If the calculations provided by these tests fail to satiate your curiosity, you can always analyze the million lines of raw data that spell your DNA (or at least as much of it as these companies currently process). You can download the data in a Zip file as if it were a song from iTunes or some family photos. Then simply plug that information into a free program called Promethease that annotates thousands of genotypes and spits back unimaginably detailed information about whatever is known about every SNP. Promethease is not for everyone, or really for very many people. It’s so comprehensive that it is difficult to interpret—sort of like getting all the hits from a Google search dumped in your lap (and for most people, in a language they don’t speak).

These are still early days in genomics, but it won’t be long until people will carry their entire genome on their cell phone—along with an application that helps make sense of it all. When you pick up those dozen eggs at the store your phone will remind you that not only do you have high cholesterol but you have already bought eggs this week. It will warn a diabetic against a food with sugar, and a vegan to skip the soup because it was made from meat stock. It would ensure that nobody with hemochromatosis slipped up and bought spinach, and in my case, when I buy coffee beans, it would nag me to remember that they had better be decaf.

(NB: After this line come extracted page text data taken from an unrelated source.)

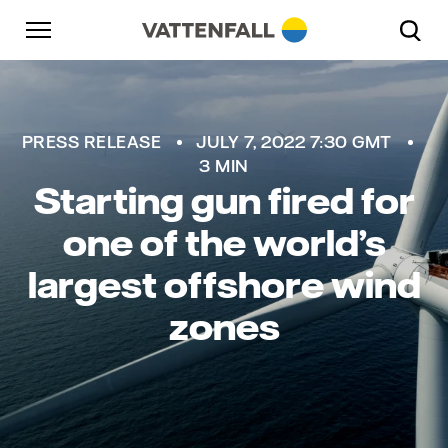
Skip to content
Go to main navigation
Go to footer
Go to main navigation
PRESS RELEASE
JULY 7, 2022 7:30 GMT
3 MIN
Starting gun fired for
one of the world’s
largest offshore wind
zones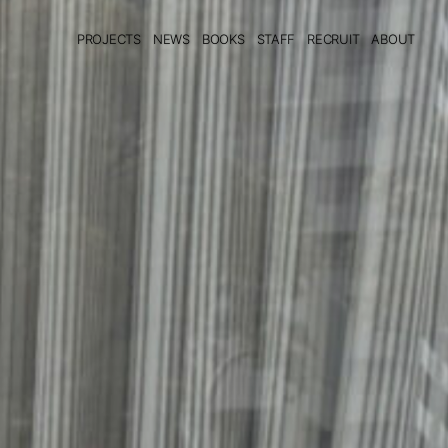
PROJECTS
NEWS
BOOKS
STAFF
RECRUIT
ABOUT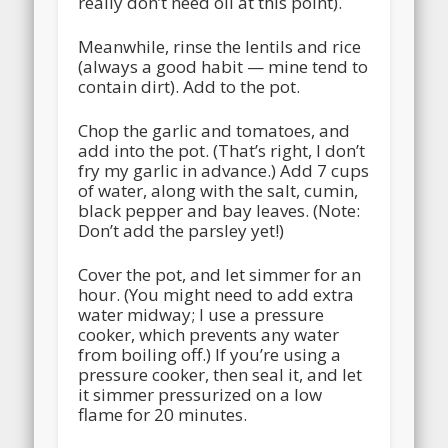
really don’t need oil at this point).
Meanwhile, rinse the lentils and rice
(always a good habit — mine tend to
contain dirt). Add to the pot.
Chop the garlic and tomatoes, and
add into the pot. (That’s right, I don’t
fry my garlic in advance.) Add 7 cups
of water, along with the salt, cumin,
black pepper and bay leaves. (Note:
Don’t add the parsley yet!)
Cover the pot, and let simmer for an
hour. (You might need to add extra
water midway; I use a pressure
cooker, which prevents any water
from boiling off.) If you’re using a
pressure cooker, then seal it, and let
it simmer pressurized on a low
flame for 20 minutes.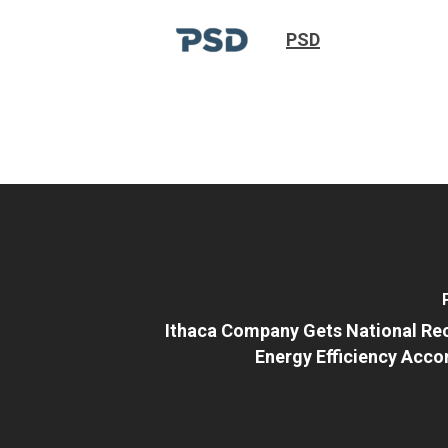
PSD
Ithaca Company Gets National Rec
Energy Efficiency Acc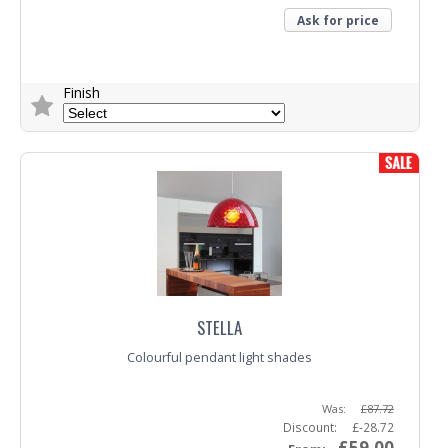
Ask for price
Finish
Trade Enquiry
STELLA
Colourful pendant light shades
Was:
£87.72
Discount:
£-28.72
£59.00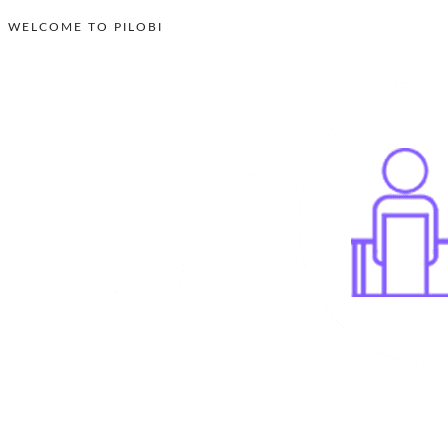
WELCOME TO PILOBI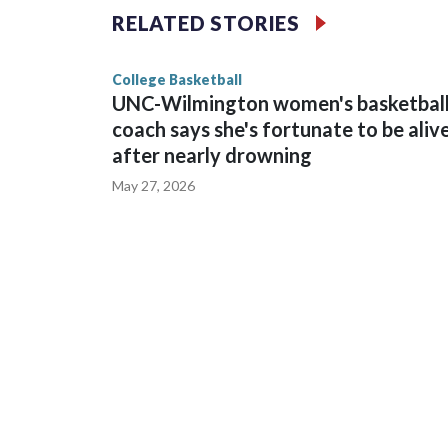
The Commodores are expected to return national 
RELATED STORIES
game and was Southeastern Conference player of t
finished No. 10 with a 29-5 record after reachin
College Basketball
UNC-Wilmington women's basketbal
coach says she's fortunate to be aliv
after nearly drowning
May 27, 2026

Someday—and not so long from now—medicine really will be personal. Then everyone will be a member of his own race. When that happens one has to wonder, Will discrimination finally disappear, or will it just find a new voice? That’s up to us. In literature, scientific future is often heartless and grim. The 1997 film Gattaca was a work of science fiction about a man burdened with DNA he inherited from his parents, rather than having had it selected for him before conception. Most people were made to order. But not the main character, Vincent. He was a member of “a new genetic underclass that does not discriminate by race.” A victim of genoism. As he points out in the film, “What began as a means to rid society of inheritable diseases has become a way to design your offspring—the line between health and enhancement blurred forever. Eyes can always be brighter, a voice purer, a mind sharper, a body stronger, a life longer.”

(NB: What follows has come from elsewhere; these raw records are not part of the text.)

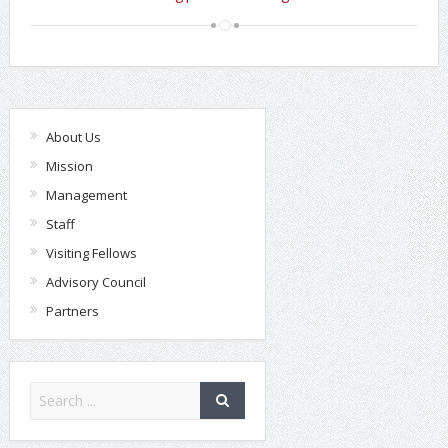
About Us
Mission
Management
Staff
Visiting Fellows
Advisory Council
Partners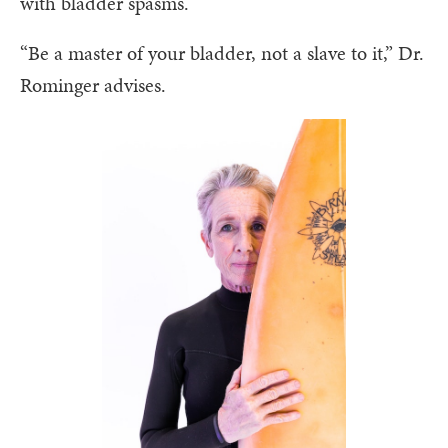
with bladder spasms.
“Be a master of your bladder, not a slave to it,” Dr.
Rominger advises.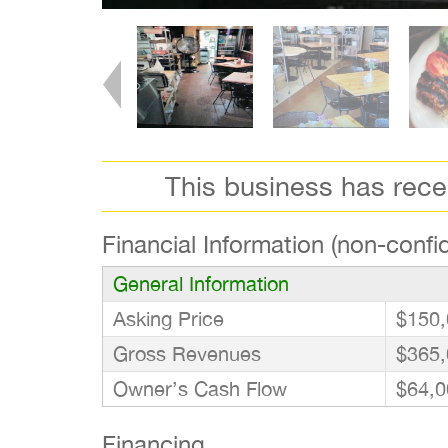
This business has rec
Financial Information (non-confid
General Information
Asking Price
$150,
Gross Revenues
$365,
Owner’s Cash Flow
$64,0
Financing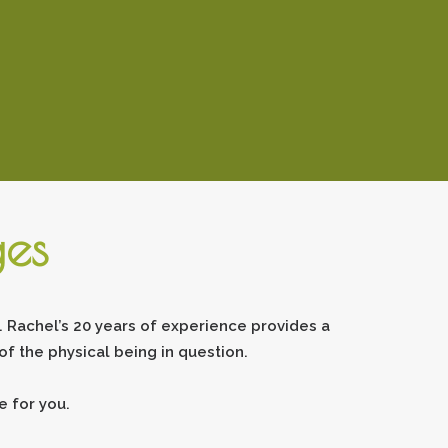
ges
 Rachel’s 20 years of experience provides a
f the physical being in question.
 for you.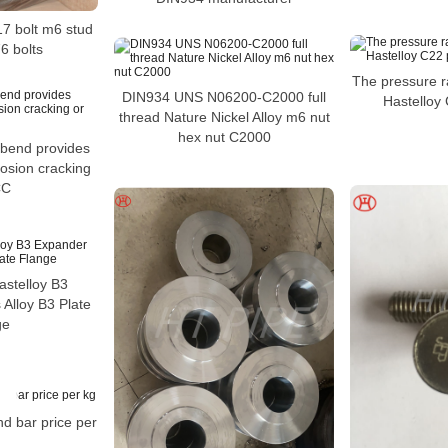
17 bolt m6 stud
6 bolts
The pressure rat
DIN934 UNS N06200-C2000 full
Hastelloy
thread Nature Nickel Alloy m6 nut
hex nut C2000
 bend provides
rosion cracking
CC
stelloy B3
Alloy B3 Plate
ge
nd bar price per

Some people watched that movie and shuddered. I wasn’t among them. There are many worrisome possibilities about the future, questions of privacy, equity, and personal choice not least among them. Even the most ethically complex issues can be framed positively, though, provided we are willing to discuss them. There is no reason why the past has to become the future.

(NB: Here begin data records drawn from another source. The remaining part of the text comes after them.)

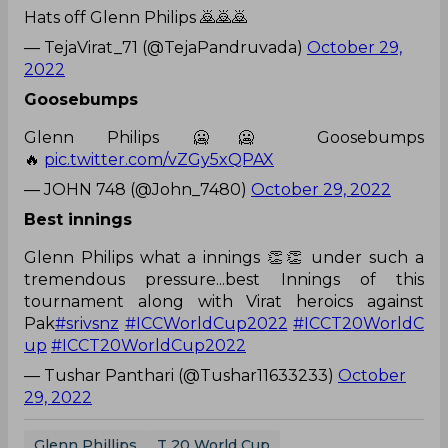
Hats off Glenn Philips 🙇🙇🙇
— TejaVirat_71 (@TejaPandruvada)
October 29,
2022
Goosebumps
Glenn Philips 🥶🥶 Goosebumps
🔥
pic.twitter.com/vZGy5xQPAX
— JOHN 748 (@John_7480)
October 29, 2022
Best innings
Glenn Philips what a innings 👏👏 under such a
tremendous pressure...best Innings of this
tournament along with Virat heroics against
Pak
#srivsnz
#ICCWorldCup2022
#ICCT20WorldC
up
#ICCT20WorldCup2022
— Tushar Panthari (@Tushar11633233)
October
29, 2022
Glenn Phillips
T 20 World Cup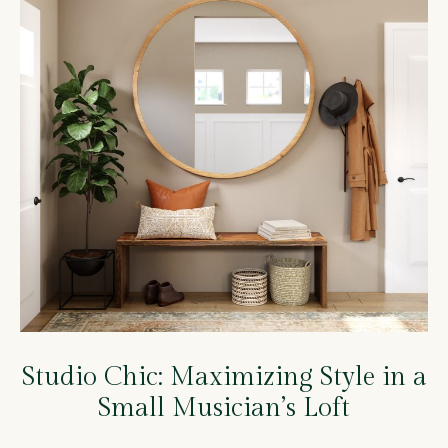
Studio Chic: Maximizing Style in a
Small Musician’s Loft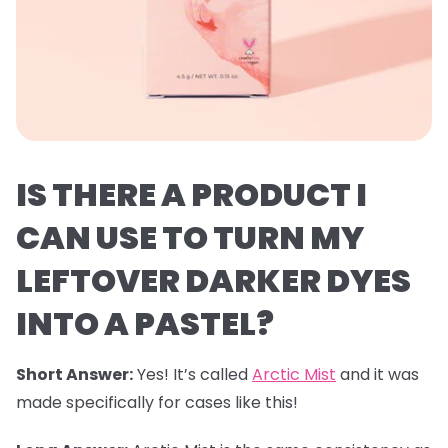
IS THERE A PRODUCT I
CAN USE TO TURN MY
LEFTOVER DARKER DYES
INTO A PASTEL?
Short Answer:
Yes! It’s called
Arctic Mist
and it was
made specifically for cases like this!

“Terrible crimes have been committed in the name of eugenics. Yet I am a eugenicist,” the British developmental scientist Lewis Wolpert has written. “For it now has another, very positive, side. Modern eugenics aims to both prevent and cure those with genetic disabilities. Recent advances in genetics and molecular biology offer the possibility of prenatal diagnosis and so parents can choose whether to terminate a pregnancy. There are those who abhor abortion, but that is an issue that should be kept quite separate from discussions about genetics. In Cyprus, the Greek Orthodox Church has cooperated with clinical geneticists to reduce dramatically the number of children born with the crippling blood disease thalassemia. This must be a programme that we should all applaud and support. I find it hard to think of a sensible reason why anybody should be against curing those with genetic diseases like muscular dystrophy and cystic fibrosis.”

You don’t have to be Dr. Frankenstein to agree with him. We need to address these issues and others we have yet to envision. There will be many ways to abuse genomics. The same technologies that save and prolong millions of lives can also be used to harm people and discriminate against them. But hasn’t that always been true? The stakes are higher now, but the opportunities are greater. We are still in control of our fate, although denialists act as if we are not. The worst only happens when we let it happen.